# Exercise
Your reply should be the following data, copied exactly.

# Records for processing
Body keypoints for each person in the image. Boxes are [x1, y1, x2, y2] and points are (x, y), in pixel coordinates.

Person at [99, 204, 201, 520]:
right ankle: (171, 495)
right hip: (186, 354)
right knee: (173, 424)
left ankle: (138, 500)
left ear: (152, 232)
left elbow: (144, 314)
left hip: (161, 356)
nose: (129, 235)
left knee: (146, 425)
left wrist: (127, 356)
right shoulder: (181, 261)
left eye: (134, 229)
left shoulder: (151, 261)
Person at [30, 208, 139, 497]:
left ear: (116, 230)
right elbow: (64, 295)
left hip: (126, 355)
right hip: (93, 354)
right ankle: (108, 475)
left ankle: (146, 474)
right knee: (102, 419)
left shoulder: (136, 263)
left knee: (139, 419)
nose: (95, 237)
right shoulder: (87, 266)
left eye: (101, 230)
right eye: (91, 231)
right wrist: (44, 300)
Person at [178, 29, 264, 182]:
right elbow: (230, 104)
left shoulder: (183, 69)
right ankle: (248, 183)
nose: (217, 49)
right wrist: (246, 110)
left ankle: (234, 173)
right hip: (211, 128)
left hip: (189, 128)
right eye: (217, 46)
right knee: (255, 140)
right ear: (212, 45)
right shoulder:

# Task answer
Body keypoints for each person in the image. Boxes are [x1, y1, x2, y2] and points are (x, y), in pixel coordinates.

Person at [99, 204, 201, 520]:
right ankle: (171, 495)
right hip: (186, 354)
right knee: (173, 424)
left ankle: (138, 500)
left ear: (152, 232)
left elbow: (144, 314)
left hip: (161, 356)
nose: (129, 235)
left knee: (146, 425)
left wrist: (127, 356)
right shoulder: (181, 261)
left eye: (134, 229)
left shoulder: (151, 261)
Person at [30, 208, 139, 497]:
left ear: (116, 230)
right elbow: (64, 295)
left hip: (126, 355)
right hip: (93, 354)
right ankle: (108, 475)
left ankle: (146, 474)
right knee: (102, 419)
left shoulder: (136, 263)
left knee: (139, 419)
nose: (95, 237)
right shoulder: (87, 266)
left eye: (101, 230)
right eye: (91, 231)
right wrist: (44, 300)
Person at [178, 29, 264, 182]:
right elbow: (230, 104)
left shoulder: (183, 69)
right ankle: (248, 183)
nose: (217, 49)
right wrist: (246, 110)
left ankle: (234, 173)
right hip: (211, 128)
left hip: (189, 128)
right eye: (217, 46)
right knee: (255, 140)
right ear: (212, 45)
right shoulder:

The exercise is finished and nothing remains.